Autre indicateur de ce ralentissement : une baisse de 7 % des recrutements de cadres dans le secteur de la construction en 2022, et une nouvelle baisse de 4 % attendue en 2023 par l’APEC.
« Ce sont plusieurs indicateurs qui montrent qu’aujourd’hui il n’y a pas un effondrement, mais on anticipe quand même un ralentissement, et peut-être une diminution du nombre de recrutements », résume le membre de l’Observatoire des métiers du BTP.
Un report de la construction vers la rénovation ?
Face à la baisse d’activité dans le secteur de la construction neuve, certains observent un report vers la rénovation - et notamment la rénovation énergétique - dans un contexte où les logements présentant les pires diagnostics de performance énergétique (DPE) devront être rénovés sous peine d’interdiction de location.
Selon les spécialistes, ce report doit inciter les entreprises du bâtiment à se diversifier, devenir davantage polyvalentes, et former leurs salariés aux métiers de la rénovation.
« Les entreprises de gros œuvre qui ne font que des opérations neuves, elles ont, à mon sens, plus qu'intérêt à essayer de développer une nouvelle activité, plus en lien avec la rénovation, la restructuration, parce qu’elles voient déjà leurs carnets de commandes qui diminuent fortement », observe Mickael Paraud.
« Aujourd’hui, on ne peut plus continuer à construire comme avant, et donc il y a forcément un effet report sur la rénovation, et donc sur les compétences associées à la rénovation. Cela a un impact sur les métiers. Avant le maçon construisait, demain le maçon rénovera, avec des bâtis qui auront potentiellement été rénovés une première fois », note de son côté Franck Le Nuellec, du CCCA-BTP.
Miser sur l’apprentissage et les reconversions
Pour faire face à ce défi, quoi de plus intéressant que de recruter et former des apprentis ? Les entreprises du BTP l’ont bien compris, avec un nouveau record atteint en 2022.
« Nous sommes passés d’environ 60 000 apprentis en 2017, à près de 103 000 apprentis en 2022, soit une augmentation de 53 %, ce qui est historique. Sur ces 103 000 apprentis, il y a à peu près 30 à 35 % qui rentrent sur le marché du travail.

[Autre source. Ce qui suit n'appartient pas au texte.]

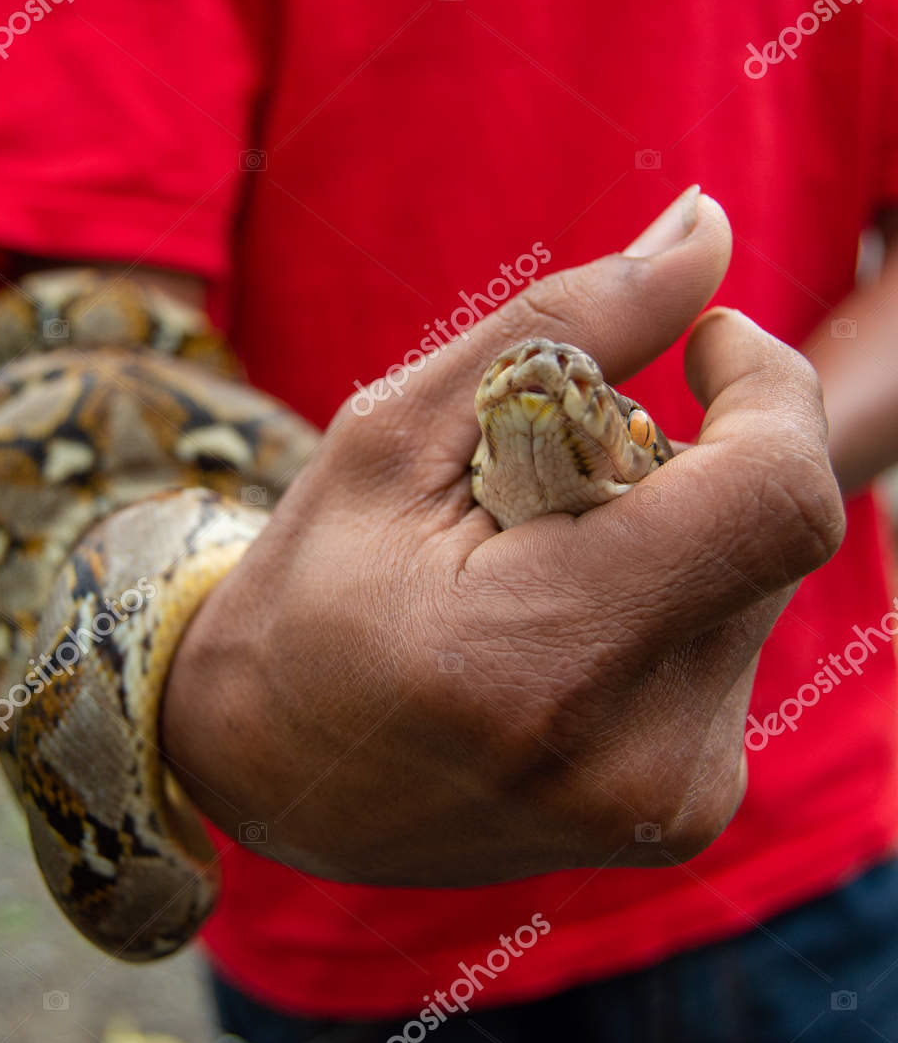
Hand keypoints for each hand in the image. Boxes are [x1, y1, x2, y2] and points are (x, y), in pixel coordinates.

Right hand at [161, 191, 843, 885]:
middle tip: (553, 480)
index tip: (710, 348)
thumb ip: (567, 326)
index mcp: (536, 657)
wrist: (268, 777)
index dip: (772, 391)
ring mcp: (667, 803)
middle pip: (769, 530)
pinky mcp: (686, 813)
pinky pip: (734, 648)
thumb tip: (707, 228)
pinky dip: (675, 598)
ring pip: (760, 586)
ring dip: (682, 532)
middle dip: (693, 462)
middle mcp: (630, 756)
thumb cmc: (310, 588)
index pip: (774, 498)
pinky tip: (568, 623)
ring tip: (541, 565)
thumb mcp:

Aujourd’hui, il en faudrait trois fois plus pour arriver à répondre aux attentes des entreprises », détaille le représentant du CCCA-BTP.
« Ce qu’il est important de noter, c’est que l’apprentissage, pour les petites entreprises, n’est pas ou n’est plus une question de main d’œuvre pas chère, mais plutôt un sujet de transmission et de durabilité », poursuit-il.
En plus de l’apprentissage, les entreprises peuvent également miser sur les reconversions, qui seraient en hausse selon le CCCA-BTP : « En 4 ans, nous avons eu un peu plus de 50 000 candidats sur les métiers du bâtiment, et nous avons constaté que le nombre de reconversions est passé d’un peu moins de 20 % à plus de 30 % », précise Franck Le Nuellec.
Toutefois, ces reconversions ne seraient pas toujours perçues d’un bon œil, selon Mickael Paraud, qui appelle à « laisser sa chance à la reconversion professionnelle » : « On a encore du mal avec ça en France. On aime bien les profils qui rentrent bien dans les petites cases, et qui ont un parcours le plus linéaire possible », regrette-t-il.